* [PARTS OF THE EXERCISE]
**1.** List the text preprocessing techniques named in the abstract on sentiment analysis of COVID-19 tweets.
**2.** Using the abstract on sentiment analysis of COVID-19 tweets, explain in one to three sentences why Random OverSampling is employed.

* [SELECTED EXCERPT]
━━━━━━━━━━

A hybrid deep learning model for sentiment analysis of COVID-19 tweets with class balancing.
Journal:
Scientific reports
Published Date:
Jul 30, 2025
Abstract
The widespread dissemination of misinformation and the diverse public sentiment observed during the COVID-19 pandemic highlight the necessity for accurate sentiment analysis of social media discourse. This study proposes a hybrid deep learning (DL) model that integrates Bidirectional Encoder Representations from Transformers (BERT) for contextual feature extraction with Long Short-Term Memory (LSTM) networks for sequential learning to classify COVID-19-related sentiments. To enhance data quality, advanced text preprocessing techniques, including Unicode normalization, contraction expansion, and emoji conversion, are applied. Additionally, to mitigate class imbalance, Random OverSampling (ROS) is employed, leading to significant improvements in model performance. Before applying ROS, the model exhibited lower accuracy and inconsistent performance across sentiment categories. After balancing the dataset, accuracy for binary classification increased to 92.10%, with corresponding precision, sensitivity, and specificity of 92.10%, 92.10%, and 91.50%, respectively. For three-class sentiment classification, accuracy improved to 89.47%, with precision, sensitivity, and specificity of 89.80%, 89.47%, and 94.10%, respectively. In five-class sentiment classification, accuracy reached 81.78%, with precision, sensitivity, and specificity of 82.19%, 81.78%, and 95.28%, respectively. These findings demonstrate the efficacy of combining deep learning-based sentiment analysis with advanced text preprocessing and class balancing techniques for accurately classifying public sentiment related to COVID-19 across multiple sentiment categories.

━━━━━━━━━━

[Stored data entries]

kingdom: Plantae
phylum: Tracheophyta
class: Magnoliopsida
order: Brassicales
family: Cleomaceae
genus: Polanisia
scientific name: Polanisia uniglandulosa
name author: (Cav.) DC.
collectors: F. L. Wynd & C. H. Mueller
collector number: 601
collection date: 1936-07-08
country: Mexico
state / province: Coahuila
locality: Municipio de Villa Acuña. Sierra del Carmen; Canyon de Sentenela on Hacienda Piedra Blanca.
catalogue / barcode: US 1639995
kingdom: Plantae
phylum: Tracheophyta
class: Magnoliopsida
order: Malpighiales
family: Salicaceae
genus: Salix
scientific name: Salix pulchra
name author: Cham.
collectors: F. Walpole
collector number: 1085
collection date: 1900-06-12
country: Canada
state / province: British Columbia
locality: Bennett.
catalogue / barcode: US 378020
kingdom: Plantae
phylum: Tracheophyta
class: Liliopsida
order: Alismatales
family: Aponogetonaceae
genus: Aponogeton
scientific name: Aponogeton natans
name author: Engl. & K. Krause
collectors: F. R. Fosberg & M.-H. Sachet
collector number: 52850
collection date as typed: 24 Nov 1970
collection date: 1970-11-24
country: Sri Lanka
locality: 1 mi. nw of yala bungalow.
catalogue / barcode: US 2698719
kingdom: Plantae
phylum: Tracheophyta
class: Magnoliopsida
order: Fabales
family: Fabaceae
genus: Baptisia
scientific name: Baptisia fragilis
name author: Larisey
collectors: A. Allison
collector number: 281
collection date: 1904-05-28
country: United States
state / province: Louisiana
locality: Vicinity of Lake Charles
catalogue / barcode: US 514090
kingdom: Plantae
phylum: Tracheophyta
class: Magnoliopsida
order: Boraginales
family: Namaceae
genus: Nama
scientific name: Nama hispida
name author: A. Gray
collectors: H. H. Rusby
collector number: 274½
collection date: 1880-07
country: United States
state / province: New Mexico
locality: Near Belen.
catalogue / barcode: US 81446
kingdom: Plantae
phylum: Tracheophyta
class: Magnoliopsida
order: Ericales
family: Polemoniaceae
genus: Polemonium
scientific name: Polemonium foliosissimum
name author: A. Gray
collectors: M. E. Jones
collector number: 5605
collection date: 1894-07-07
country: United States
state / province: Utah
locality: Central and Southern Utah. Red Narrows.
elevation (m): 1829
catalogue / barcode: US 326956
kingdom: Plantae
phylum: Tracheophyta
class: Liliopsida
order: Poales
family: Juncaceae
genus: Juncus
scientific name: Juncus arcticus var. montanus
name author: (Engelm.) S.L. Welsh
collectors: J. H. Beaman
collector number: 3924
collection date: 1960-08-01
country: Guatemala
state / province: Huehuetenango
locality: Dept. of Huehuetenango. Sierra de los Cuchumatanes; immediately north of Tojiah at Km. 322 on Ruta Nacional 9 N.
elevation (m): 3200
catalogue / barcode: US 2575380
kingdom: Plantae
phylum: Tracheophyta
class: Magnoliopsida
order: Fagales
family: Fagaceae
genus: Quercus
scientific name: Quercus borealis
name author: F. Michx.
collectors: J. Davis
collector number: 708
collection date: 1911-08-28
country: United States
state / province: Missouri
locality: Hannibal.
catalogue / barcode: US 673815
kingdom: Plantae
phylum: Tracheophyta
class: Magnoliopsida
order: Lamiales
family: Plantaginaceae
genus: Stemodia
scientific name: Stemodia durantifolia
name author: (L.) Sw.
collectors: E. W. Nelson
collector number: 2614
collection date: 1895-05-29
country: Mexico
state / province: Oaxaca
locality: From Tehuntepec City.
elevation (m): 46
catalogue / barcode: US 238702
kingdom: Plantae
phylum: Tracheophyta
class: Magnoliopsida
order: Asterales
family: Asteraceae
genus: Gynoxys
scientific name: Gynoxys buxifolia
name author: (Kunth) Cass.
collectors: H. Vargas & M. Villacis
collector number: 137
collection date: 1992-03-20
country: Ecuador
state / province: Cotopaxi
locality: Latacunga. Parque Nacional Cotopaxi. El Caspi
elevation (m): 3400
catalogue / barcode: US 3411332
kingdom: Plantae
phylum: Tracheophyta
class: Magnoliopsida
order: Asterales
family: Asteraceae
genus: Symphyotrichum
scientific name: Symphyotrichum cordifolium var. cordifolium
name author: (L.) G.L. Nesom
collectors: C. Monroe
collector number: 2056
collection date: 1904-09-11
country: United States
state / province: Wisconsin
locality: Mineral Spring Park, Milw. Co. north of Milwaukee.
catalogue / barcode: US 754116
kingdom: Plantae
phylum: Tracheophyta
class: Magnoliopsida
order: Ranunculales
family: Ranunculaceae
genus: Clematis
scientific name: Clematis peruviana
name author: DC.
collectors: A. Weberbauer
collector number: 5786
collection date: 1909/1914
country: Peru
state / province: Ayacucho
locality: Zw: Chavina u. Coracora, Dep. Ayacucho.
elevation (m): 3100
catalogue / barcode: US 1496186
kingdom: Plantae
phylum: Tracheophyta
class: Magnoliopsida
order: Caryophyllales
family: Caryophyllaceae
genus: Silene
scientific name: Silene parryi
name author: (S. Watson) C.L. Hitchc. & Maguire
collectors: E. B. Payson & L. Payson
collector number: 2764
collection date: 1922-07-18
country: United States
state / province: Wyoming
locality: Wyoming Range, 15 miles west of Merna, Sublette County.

━━━━━━━━━━

* [OUTPUTS BY TASK]
**1.** Unicode normalization, contraction expansion, and emoji conversion.

**2.** Random OverSampling is employed to mitigate class imbalance in the dataset. Before it was applied, the model showed lower accuracy and inconsistent performance across sentiment categories, and balancing the dataset led to significant improvements in model performance.